From my time with sandbox mode, though, that’s all it is so far: a great idea. In contrast to the handholding of story mode, you are left completely to your own devices in sandbox mode, which has entirely new mechanics. Unless I’ve just not got that far yet, I’ve not had to build a roof in story mode, for example, and so I have zero clue how to do so in sandbox mode. I’ve played around with the feature, and it’s not as intuitive as building a wall, but there is no tutorial or guidance to help. What I will say is that there is a YouTube link in-game, which suggests some video guides are coming to the official Frozen District YouTube channel – they’re just not there in the pre-release time I’ve had with the game.
Again, it’s difficult to test in pre-release availability, as there aren’t many other people on as I type, but it’s also not immediately obvious if you can save your sandbox build-in-progress. It seems, from what I can tell, that when you save a property, it is immediately available in the public property finder. One other property popped up for me in the same place as my own part-finished creation, then disappeared again. From what I’ve seen, sandbox mode comes across as underdeveloped at launch.
Another blinding omission from House Flipper 2, and House Flipper according to online comments, is an undo button, which also brings me back to my point about doing just about anything you want without repercussion. It’s incredibly easy to misclick and place a splash of paint or a tile in the wrong place in story or sandbox mode, especially if or when you’re trying to rush through those dull story jobs. Here, it would be useful to have a simple undo button. Presumably, the reason for this omission is the realism aspect. Paint a wall in the wrong place in real life and you have to paint over it, you can’t just make it disappear – but this is still a game, you can still ‘fly’ in sandbox mode, and building a wall takes all of a minute, so, for me, the ability to undo a small mistake wouldn’t break the immersion.

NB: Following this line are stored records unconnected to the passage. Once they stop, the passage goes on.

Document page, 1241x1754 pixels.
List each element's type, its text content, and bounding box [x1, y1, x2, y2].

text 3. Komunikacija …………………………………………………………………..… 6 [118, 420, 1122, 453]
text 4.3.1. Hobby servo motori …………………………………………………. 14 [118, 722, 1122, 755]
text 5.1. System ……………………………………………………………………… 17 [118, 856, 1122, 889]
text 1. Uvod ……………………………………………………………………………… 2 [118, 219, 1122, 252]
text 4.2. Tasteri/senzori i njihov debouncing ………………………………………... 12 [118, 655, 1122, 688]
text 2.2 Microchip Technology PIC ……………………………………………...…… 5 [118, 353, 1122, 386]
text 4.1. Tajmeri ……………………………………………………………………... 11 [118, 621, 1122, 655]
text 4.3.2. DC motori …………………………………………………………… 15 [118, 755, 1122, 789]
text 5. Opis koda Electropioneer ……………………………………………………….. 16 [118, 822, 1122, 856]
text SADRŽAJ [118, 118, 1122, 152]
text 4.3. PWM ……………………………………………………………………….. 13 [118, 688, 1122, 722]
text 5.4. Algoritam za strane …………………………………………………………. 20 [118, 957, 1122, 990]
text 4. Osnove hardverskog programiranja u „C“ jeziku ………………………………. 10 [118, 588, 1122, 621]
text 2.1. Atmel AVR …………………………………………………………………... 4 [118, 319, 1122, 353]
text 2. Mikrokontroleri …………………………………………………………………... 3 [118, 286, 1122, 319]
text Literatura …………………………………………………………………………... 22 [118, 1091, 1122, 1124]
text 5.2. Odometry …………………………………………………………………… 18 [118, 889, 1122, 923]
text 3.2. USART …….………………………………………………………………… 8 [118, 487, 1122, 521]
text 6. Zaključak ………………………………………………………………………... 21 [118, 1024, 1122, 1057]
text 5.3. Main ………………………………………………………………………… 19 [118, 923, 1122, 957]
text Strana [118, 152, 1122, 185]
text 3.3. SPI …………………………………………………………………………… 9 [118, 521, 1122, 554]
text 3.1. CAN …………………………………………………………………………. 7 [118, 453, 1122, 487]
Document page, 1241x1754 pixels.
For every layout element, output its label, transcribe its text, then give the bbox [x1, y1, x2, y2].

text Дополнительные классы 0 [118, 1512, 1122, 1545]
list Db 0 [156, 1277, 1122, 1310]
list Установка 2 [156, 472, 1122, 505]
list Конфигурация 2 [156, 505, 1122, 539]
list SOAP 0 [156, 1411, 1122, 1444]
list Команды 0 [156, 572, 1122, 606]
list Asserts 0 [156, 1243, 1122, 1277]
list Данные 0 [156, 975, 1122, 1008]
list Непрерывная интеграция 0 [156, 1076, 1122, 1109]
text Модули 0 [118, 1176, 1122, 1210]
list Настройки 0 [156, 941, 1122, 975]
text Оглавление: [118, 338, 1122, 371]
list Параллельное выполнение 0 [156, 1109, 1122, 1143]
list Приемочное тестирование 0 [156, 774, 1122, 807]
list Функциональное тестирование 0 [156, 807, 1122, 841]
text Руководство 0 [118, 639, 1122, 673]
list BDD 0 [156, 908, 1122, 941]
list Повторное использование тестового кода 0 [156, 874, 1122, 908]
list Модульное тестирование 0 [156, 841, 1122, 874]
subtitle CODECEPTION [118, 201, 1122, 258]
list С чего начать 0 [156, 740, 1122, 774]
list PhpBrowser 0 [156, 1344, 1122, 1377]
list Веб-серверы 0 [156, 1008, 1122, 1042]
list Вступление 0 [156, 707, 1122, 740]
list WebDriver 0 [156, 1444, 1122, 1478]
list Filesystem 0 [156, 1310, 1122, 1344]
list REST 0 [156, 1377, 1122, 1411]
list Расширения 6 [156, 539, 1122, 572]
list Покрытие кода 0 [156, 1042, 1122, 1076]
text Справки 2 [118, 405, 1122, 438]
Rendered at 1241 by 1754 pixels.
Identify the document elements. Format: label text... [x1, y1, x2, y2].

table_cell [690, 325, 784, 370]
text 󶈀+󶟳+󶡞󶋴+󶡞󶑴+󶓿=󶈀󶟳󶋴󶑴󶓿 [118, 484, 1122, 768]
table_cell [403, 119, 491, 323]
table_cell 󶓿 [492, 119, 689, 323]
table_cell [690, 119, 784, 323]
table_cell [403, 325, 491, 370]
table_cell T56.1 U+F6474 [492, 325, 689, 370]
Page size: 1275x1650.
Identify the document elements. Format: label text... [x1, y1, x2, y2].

During a surface or painting quest in story mode, the area you’re supposed to paint is highlighted for you. Let’s say you accidentally paint outside of that area, or place a tile in a painted area, and you cannot undo this. Instead, you have to paint or cover over the top. If this is an area you’ve already painted, this is fine, especially if you haven’t sold that bucket of paint yet. However, if this is a wall that didn’t need to be touched, it isn’t easy to color-match and repaint. On multiple occasions, then, I found myself repainting an entire wall I didn’t need to, just to cover up one small mistake. This isn’t only frustrating and time-consuming but affects the income you earn for the job due to the cost of the extra paint. It also completely negates the given quests and suggested realism, as you can actually paint any color anywhere, and the client doesn’t seem to care. It’s the seemingly small things – the lack of an undo button, the quests, and the conflict between too much handholding and not enough – that let this otherwise cute and satisfying game down.
Overall, there’s a lot of potential in House Flipper 2, but for a sequel, especially a sequel to a successful game, it seems lacking in meaningful evolution, and when it does attempt to expand on the original, it falters. There were times I had fun and found myself getting into it, particularly when I finally got to house flipping itself, which begs the question of whether sandbox mode was really necessary and whether the first game’s story mode could have just been further improved upon for the sequel.